Vuoi guarire?

Martedì 12 marzo’13

Vuoi guarire?” sono le parole che Gesù rivolge ad un paralitico. Un paralitico è una persona che non può camminare o muoversi liberamente. E’ impedito nei suoi movimenti; costretto in qualche modo a trascinarsi. Qualche volta anche noi ci trasciniamo pur avendo la capacità di muoverci liberamente. Ci sono paralisi non visibili all’esterno, ma così profonde dentro di noi, che ci impediscono di avere una vita, diciamo, normale. Il dolore, la rabbia, il rancore, il peccato o il senso di fallimento che possiamo portare dentro di noi sono delle vere e proprie paralisi. Ciò che è più grave, è la rassegnazione, e dunque, in questo caso la vera paralisi, che niente cambierà. Siamo talmente rassegnati, che non riusciamo più nemmeno a trovare la forza per reagire, per lottare.
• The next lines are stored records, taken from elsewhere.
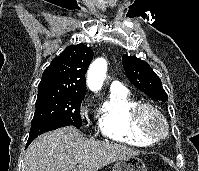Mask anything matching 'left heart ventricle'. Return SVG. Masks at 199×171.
Masks as SVG:
<instances>
[{
	"instance_id": "1",
	"label": "left heart ventricle",
	"mask_w": 199,
	"mask_h": 171,
	"mask_svg": "<svg viewBox=\"0 0 199 171\" xmlns=\"http://www.w3.org/2000/svg\"><path fill=\"white\" fill-rule=\"evenodd\" d=\"M152 122H153L154 124H158V122H157V120H156L155 118H152Z\"/></svg>"
}]
</instances>
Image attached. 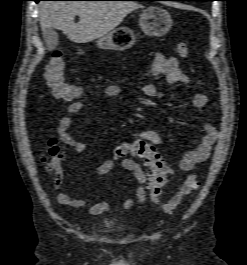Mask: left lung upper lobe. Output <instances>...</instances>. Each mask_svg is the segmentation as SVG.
<instances>
[{
  "label": "left lung upper lobe",
  "instance_id": "5c2ea615",
  "mask_svg": "<svg viewBox=\"0 0 247 265\" xmlns=\"http://www.w3.org/2000/svg\"><path fill=\"white\" fill-rule=\"evenodd\" d=\"M203 1H212V0H203Z\"/></svg>",
  "mask_w": 247,
  "mask_h": 265
}]
</instances>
Ci sentiamo in qualche modo schiacciati sotto il peso delle nostre paralisi e non ci è più possibile rialzarci. Soprattutto c’è quella sensazione tremenda di rassegnazione, che, davanti a noi, vediamo solo nebbia e nient’altro. Questo accade perché riponiamo la nostra speranza in noi stessi, come se fossimo in grado di risollevarci ancora una volta da soli. Arrendersi non è facile; ma ammettere di aver bisogno di aiuto è più complicato di quanto possiamo immaginare. Siamo sempre li a ripeterci: ce la posso fare. Ma non chiediamo aiuto; mai! nemmeno quando siamo costretti a dover accettare l’evidenza. La domanda non è dunque per niente scontata; anzi, essa è piuttosto provocatoria: ti costringe di dover ammettere a te stesso la tua totale impotenza. La risposta non è facile perché rischiamo di rispondere come l’uomo del Vangelo: una risposta che evidenzia una sfiducia nella possibilità che il suo interlocutore lo possa guarire. La domanda di Gesù costringe a prendere una posizione: è una verifica della nostra fede nei confronti della sua persona. Credere o no che a Dio tutto è possibile. E credere a Dio vuol dire riconoscere il proprio peccato, e dunque la nostra assoluta impossibilità di guarigione e di salvezza. Una domanda, che prima di tutto, è una provocazione per l’uomo. A noi la risposta.